The science is in: real food equals less poop

JustFoodForDogs leads the charge in pet nutrition and wellness with backing of scientific research.

JustFoodForDogs, the inventor of the fresh whole food category for pets, is leading the charge in pet nutrition and wellness and backing its efforts with robust scientific research. Having dedicated more than $1 million to help fund nutritional research, the work will advance the industry with learnings that will translate into better health for pets across the globe.

The most recent study, conducted by the University of Illinois Department of Animal Sciences under Kelly Swanson, Ph.D., professor of animal and nutritional sciences, is published in the peer-reviewed Journal of Animal Science. The data shows that dogs who ate JustFoodforDogs fresh food absorbed more nutrients and consumed a larger volume of food (as-fed) than when on a diet of processed kibble. Additionally, the dogs fed a fresh whole food diet produced up to 66% less poop than when eating kibble.

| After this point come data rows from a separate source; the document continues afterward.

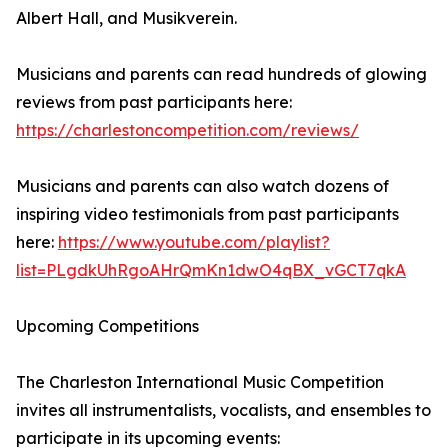
Albert Hall, and Musikverein.
Musicians and parents can read hundreds of glowing
reviews from past participants here:
https://charlestoncompetition.com/reviews/
Musicians and parents can also watch dozens of
inspiring video testimonials from past participants
here:
https://www.youtube.com/playlist?
list=PLgdkUhRgoAHrQmKn1dwO4qBX_vGCT7qkA
Upcoming Competitions
The Charleston International Music Competition
invites all instrumentalists, vocalists, and ensembles to
participate in its upcoming events:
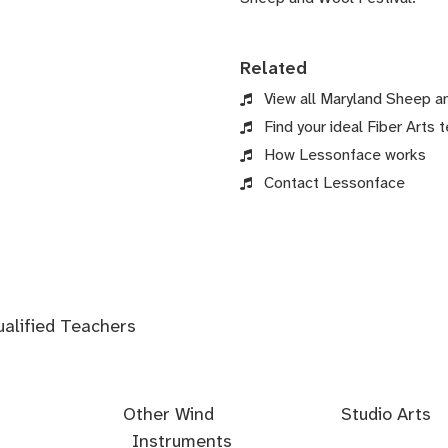
Related
View all Maryland Sheep a
Find your ideal Fiber Arts t
How Lessonface works
Contact Lessonface
ualified Teachers
Other Wind
Studio Arts
Instruments
Acoustics
Audio
Audio
Audio
Foley
Home
Mastering
Microphone
Mixing
Mixing
Mixing
Mixing
Podcast
Post
Voice-
Audio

The study compared the digestibility of premium dry pet food (Blue Buffalo Chicken and Brown Rice Recipe), fresh feed-grade processed pet food (Freshpet Roasted Meals Tender Chicken Recipe), and human-grade fresh whole food (JustFoodForDogs Chicken & White Rice Recipe and Beef & Russet Potato Recipe). The researchers found that dogs eating human-grade fresh whole food produced 2.0 to 2.9 times (up to 66%) less feces than dogs eating dry pet food. When compared to the fresh processed brand, feeding the real whole food resulted in 1.5 to 1.7 times (up to 41%) less feces.

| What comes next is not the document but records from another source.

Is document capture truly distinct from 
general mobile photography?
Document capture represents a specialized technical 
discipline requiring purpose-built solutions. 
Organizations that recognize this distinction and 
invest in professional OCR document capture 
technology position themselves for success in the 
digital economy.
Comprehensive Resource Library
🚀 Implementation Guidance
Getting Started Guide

This latest research demonstrates that by feeding pets fresh ingredients, less waste goes in and less waste goes out. Feeding kibble, a highly processed pellet often made from the leftover waste and unusable ingredients from the human food chain, has the opposite effect.

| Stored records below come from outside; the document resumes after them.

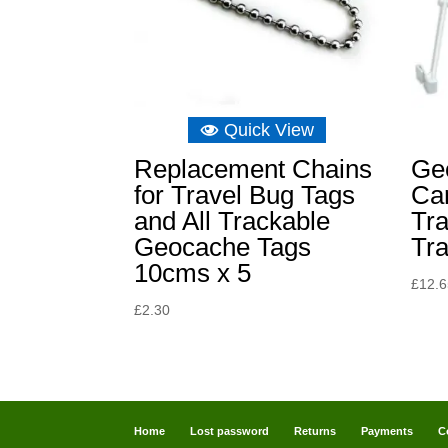
Quick View
Replacement Chains
Ge
for Travel Bug Tags
Ca
and All Trackable
Tra
Geocache Tags
Tr
10cms x 5
£
12.
£
2.30
Home
Lost password
Returns
Payments
C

“Based on past research we’ve conducted, I’m not surprised with the results when feeding human-grade compared to an extruded dry diet,” says Dr. Swanson, the Kraft Heinz Company Endowed Professor in Human Nutrition and co-author on the Journal of Animal Science study. “However, I did not expect to see how well the human-grade fresh food performed, even compared to a fresh commercial processed brand.”

The study was a follow-up to a 2019 research study conducted by Dr. Swanson and the University of Illinois and published in Translational Animal Science, a peer-reviewed journal, that showed JustFoodForDogs food tested up to 40% more digestible than comparable testing done on kibble.

Previous research efforts also point to the benefits of a fresh food diet for pets.

Also in 2019, researchers at Western University of Health Science College of Veterinary Medicine and the University of California, Davis, conducted what they believe to be the first scientific research comparing both grain-containing and grain-free pet food with respect to mycotoxins. The study, published in the Journal of Toxicology Communications, found that 75% of dry pet food, or kibble, may contain levels of toxins linked to immunosuppression and chronic disease.

The company also embarked on the pet food industry’s only feeding trials utilizing fresh whole food diets, which showed that not only were the JustFoodForDogs recipes beneficial for long-term feeding, but they also promoted healthy functioning of the immune system in dogs. The data led to a research poster and abstract published in the Journal of Animal Physiology and Animal Nutrition in 2014.

“This continued research is more scientific evidence of what we have known for years - a fresh whole food diet is better for our pets than processed kibble,” said Dr. Oscar Chavez, professor of veterinary clinical nutrition and chief medical officer at JustFoodForDogs. “We know this to be true from research for humans and the same parallels exist for dogs.”

JustFoodForDogs began cooking fresh food for pets in Open Kitchens in 2010 after founder Shawn Buckley learned what was legally allowed to be in pet food. The company’s commitment to pet health and ongoing nutrition research spans more than a decade.